Léa

Neue Alben : L'Hôtelier, The Kills, Bob Dylan

L'Hôtelier : Bonté (Tines Engines)

Troisième album du groupe pop-punk-emo-rock de la région de Boston – et la vie commence petit à petit à paraître plus facile ! Alors que l'album précédent était encore caractérisé par des doutes, des temps incertains et des recherches, les quatre hommes profitent désormais un peu plus de leur existence. Oui, le monde est toujours le monde et les élections dans notre pays peuvent certainement faire sourciller. Mais petit à petit vous avez trouvé votre place dans votre vie, vous êtes en tournée et les chansons deviennent de plus en plus populaires. Vous pouvez respirer profondément, regarder autour de vous, profiter de vos amis, chanter quelques lignes puis ouvrir une bière. Parce que le monde continuera de tourner de toute façon – et rien ne restera pareil. Mais pour le moment c'est génial ! (7,5/10) Logiciel

Les tueries : cendres et glace (Domino)

Une vie de cendres et de glace. Cinq longues années après leur dernier album, le duo indie américain The Kills sort treize chansons entre obsession dangereuse, sombre prophétie et vie amoureuse délicate. Jamie Hince et Alison Mosshart savent à quoi ressemble la vraie vie. Hince a dû se remettre d'une opération à la main avant de pouvoir recommencer à jouer de la guitare. Les Kills sonnent plus réservés et moins brutaux sur « Ash & Ice », jouant avec le sentiment de conflit intérieur et ne se touchant pas comme ils le font depuis longtemps. (7,0/10) Ph.D.

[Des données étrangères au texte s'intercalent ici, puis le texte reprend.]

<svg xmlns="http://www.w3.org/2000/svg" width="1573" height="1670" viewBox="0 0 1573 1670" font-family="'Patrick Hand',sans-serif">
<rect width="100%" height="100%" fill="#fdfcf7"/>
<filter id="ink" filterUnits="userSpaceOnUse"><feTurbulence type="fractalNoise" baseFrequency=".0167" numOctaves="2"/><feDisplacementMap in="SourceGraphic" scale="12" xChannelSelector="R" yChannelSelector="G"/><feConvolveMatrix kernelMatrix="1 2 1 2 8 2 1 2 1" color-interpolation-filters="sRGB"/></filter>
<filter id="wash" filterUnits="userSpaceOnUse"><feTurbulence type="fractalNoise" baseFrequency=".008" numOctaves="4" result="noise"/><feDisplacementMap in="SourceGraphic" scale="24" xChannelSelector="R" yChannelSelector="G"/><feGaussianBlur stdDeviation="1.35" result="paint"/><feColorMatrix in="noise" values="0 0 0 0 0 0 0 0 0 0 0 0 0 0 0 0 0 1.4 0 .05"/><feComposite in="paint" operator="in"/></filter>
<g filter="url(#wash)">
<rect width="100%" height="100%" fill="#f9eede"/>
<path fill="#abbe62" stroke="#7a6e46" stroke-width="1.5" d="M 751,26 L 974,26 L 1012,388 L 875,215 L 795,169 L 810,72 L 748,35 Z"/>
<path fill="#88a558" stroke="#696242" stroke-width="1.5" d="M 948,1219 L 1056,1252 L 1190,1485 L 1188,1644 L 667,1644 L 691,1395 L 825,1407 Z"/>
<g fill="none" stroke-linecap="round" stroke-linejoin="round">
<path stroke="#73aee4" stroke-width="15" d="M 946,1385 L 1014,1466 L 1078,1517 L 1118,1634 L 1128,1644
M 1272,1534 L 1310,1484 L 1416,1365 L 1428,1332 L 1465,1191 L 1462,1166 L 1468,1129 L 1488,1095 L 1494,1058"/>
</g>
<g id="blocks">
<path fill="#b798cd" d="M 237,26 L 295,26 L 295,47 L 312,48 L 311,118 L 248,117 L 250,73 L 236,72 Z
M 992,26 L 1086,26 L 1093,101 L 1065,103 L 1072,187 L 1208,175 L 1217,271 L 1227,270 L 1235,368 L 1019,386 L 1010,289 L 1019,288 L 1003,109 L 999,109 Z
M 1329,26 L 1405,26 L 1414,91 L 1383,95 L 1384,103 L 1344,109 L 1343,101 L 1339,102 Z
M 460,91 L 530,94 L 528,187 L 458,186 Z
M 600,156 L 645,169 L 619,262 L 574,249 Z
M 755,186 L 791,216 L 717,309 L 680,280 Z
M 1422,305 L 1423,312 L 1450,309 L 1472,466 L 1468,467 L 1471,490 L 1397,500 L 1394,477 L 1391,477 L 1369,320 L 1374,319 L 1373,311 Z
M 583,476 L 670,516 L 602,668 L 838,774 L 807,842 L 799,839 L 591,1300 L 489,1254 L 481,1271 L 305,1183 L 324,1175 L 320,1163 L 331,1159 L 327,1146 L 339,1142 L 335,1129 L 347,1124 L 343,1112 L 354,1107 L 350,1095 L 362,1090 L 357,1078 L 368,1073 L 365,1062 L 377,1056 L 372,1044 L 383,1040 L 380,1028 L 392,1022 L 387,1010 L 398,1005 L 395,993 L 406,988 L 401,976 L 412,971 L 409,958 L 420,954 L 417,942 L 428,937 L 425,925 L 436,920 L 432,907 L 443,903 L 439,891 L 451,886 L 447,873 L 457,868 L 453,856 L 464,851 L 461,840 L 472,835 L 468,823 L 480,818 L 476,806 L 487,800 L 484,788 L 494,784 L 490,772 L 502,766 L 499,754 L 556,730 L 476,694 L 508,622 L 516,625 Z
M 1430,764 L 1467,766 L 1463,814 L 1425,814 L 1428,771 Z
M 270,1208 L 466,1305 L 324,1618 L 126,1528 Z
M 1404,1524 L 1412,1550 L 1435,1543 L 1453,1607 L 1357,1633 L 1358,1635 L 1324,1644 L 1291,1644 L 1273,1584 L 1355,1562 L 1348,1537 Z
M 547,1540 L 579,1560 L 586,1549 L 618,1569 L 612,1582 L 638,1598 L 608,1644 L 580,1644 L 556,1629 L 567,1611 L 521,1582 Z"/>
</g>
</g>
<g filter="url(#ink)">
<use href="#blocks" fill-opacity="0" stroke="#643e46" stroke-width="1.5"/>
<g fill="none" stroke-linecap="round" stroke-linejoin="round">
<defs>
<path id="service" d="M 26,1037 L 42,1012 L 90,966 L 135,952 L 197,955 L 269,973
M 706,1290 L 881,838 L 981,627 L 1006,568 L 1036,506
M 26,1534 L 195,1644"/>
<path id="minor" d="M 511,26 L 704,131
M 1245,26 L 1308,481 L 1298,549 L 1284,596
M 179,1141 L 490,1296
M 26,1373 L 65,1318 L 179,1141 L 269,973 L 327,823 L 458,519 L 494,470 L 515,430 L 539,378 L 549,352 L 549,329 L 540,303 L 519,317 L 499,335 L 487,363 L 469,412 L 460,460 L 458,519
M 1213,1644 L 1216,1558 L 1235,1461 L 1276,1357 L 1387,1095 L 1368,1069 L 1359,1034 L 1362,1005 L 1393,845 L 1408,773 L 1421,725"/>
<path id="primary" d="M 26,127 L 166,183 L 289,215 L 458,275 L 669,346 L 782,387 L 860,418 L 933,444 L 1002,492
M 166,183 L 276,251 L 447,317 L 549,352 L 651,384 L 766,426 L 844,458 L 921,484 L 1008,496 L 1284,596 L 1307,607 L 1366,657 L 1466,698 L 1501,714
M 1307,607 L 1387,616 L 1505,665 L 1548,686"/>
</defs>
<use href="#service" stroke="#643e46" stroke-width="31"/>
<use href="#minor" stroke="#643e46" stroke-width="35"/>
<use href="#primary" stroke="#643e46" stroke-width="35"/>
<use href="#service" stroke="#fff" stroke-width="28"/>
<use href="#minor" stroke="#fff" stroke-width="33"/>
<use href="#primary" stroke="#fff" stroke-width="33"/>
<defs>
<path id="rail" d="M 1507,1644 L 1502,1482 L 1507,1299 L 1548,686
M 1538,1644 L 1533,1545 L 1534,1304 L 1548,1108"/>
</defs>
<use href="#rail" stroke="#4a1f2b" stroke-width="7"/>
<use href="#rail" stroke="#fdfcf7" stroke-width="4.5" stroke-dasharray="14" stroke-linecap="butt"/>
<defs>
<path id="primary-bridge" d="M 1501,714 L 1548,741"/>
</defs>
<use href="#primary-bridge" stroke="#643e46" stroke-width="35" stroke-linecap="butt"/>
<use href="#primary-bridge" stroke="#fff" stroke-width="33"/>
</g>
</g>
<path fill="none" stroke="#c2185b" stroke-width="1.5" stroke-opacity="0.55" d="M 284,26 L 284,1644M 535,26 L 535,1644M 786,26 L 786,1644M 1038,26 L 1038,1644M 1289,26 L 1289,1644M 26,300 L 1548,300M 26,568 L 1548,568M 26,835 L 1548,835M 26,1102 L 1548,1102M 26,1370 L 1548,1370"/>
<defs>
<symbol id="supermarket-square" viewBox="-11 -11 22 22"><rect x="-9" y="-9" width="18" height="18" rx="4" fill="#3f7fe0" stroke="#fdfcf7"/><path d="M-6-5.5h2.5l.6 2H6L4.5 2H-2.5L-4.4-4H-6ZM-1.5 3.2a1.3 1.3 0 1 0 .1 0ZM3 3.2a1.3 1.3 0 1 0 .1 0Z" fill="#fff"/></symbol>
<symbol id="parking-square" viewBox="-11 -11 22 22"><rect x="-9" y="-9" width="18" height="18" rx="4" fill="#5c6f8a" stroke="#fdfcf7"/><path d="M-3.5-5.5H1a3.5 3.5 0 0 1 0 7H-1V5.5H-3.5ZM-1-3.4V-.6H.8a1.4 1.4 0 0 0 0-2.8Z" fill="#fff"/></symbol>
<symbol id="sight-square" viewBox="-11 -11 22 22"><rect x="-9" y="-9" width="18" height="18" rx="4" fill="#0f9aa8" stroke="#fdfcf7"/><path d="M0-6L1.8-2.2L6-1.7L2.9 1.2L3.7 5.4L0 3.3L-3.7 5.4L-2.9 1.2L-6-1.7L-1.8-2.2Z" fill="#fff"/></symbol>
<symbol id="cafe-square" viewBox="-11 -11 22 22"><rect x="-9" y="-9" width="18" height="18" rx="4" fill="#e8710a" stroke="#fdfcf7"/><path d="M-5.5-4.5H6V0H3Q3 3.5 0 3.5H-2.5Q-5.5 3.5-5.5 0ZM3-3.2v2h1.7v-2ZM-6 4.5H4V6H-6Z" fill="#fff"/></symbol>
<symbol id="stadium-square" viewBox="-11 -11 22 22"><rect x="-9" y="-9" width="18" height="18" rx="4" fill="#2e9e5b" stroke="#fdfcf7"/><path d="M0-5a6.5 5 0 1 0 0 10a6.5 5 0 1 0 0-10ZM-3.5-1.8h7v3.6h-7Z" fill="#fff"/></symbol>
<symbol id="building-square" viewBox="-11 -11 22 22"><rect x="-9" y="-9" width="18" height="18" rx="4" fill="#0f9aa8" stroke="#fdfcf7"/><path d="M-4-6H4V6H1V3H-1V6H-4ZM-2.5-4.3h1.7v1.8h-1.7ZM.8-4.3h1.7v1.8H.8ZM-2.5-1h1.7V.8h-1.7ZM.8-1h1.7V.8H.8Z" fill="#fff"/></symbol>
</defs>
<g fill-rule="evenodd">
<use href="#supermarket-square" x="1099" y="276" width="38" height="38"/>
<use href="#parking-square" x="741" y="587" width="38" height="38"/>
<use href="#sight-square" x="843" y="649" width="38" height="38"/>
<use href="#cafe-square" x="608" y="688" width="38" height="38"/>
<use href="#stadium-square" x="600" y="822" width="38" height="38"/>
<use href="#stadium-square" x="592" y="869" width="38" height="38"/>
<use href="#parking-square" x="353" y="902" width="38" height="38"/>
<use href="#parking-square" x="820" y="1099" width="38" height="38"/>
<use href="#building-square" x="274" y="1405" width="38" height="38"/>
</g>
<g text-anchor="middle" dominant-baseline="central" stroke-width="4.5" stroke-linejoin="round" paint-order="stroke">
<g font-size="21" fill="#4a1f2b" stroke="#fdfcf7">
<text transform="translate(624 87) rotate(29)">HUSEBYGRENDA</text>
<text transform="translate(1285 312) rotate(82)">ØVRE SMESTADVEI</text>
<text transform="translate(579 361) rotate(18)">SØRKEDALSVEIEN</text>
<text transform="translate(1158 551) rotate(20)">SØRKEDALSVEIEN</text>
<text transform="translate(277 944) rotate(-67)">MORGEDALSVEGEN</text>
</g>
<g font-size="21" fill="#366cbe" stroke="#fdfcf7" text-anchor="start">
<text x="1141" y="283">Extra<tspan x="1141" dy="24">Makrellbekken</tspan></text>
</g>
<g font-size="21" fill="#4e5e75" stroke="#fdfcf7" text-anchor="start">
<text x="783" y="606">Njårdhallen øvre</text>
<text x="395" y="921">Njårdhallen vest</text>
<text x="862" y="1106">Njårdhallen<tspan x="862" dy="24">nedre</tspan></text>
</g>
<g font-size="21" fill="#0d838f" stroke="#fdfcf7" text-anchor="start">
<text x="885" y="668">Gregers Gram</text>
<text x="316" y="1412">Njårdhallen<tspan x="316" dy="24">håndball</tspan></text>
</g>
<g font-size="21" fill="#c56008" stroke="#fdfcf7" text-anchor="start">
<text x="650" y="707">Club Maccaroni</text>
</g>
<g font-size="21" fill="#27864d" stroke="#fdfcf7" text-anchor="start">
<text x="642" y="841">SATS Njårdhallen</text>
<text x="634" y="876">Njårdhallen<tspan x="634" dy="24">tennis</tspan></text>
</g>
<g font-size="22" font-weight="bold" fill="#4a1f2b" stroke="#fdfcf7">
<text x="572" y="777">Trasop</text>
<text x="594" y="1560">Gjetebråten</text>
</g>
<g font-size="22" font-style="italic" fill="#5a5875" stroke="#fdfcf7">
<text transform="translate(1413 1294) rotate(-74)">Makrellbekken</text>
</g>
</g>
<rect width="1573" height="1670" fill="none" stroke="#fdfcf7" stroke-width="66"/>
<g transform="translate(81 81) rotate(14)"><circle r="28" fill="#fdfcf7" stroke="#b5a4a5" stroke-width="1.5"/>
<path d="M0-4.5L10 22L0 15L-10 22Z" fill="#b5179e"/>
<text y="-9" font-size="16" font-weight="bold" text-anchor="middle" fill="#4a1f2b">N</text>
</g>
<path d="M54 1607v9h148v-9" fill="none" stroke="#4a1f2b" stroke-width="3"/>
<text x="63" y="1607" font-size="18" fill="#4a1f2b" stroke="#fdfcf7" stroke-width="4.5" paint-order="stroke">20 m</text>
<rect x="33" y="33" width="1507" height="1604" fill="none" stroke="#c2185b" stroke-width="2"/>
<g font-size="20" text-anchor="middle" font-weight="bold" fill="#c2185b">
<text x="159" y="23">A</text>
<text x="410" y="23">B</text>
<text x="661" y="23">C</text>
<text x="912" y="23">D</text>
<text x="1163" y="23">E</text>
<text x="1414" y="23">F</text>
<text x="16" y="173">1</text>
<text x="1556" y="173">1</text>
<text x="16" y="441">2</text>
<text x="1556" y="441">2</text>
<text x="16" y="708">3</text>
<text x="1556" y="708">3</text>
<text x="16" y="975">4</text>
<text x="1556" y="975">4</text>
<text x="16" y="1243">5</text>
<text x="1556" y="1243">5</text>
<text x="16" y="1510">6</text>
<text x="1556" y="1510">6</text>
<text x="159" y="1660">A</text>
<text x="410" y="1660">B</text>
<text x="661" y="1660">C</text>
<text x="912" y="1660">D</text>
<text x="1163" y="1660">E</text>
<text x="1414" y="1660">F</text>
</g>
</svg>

Bob Dylan : Les anges déchus (Sony)

Bien sûr, il ne fallait pas s'attendre à ce que Bob Dylan fasse une grande revue à l'heure du coucher le jour de son 75e anniversaire. En revanche, le maître bouge inexorablement, même lorsqu'il regarde à nouveau dans le rétroviseur, comme dans « Fallen Angels ». Son dernier, 37ème album studio, est un autre plein de reprises qui, à une exception près, sont connues dans l'interprétation de Frank Sinatra. Mais Dylan ne se contente pas de reprendre les chansons, il se blottit contre elles très lentement, les touche très brièvement, joue avec elles puis s'éloigne à nouveau. Ces dernières années, Dylan s'est transformé en un crooner émouvant de la vieillesse, qui apporte le reste de sa voix sur ce disque et semble avoir trouvé la paix avec son propre âge. (6,7/10) Ph.D.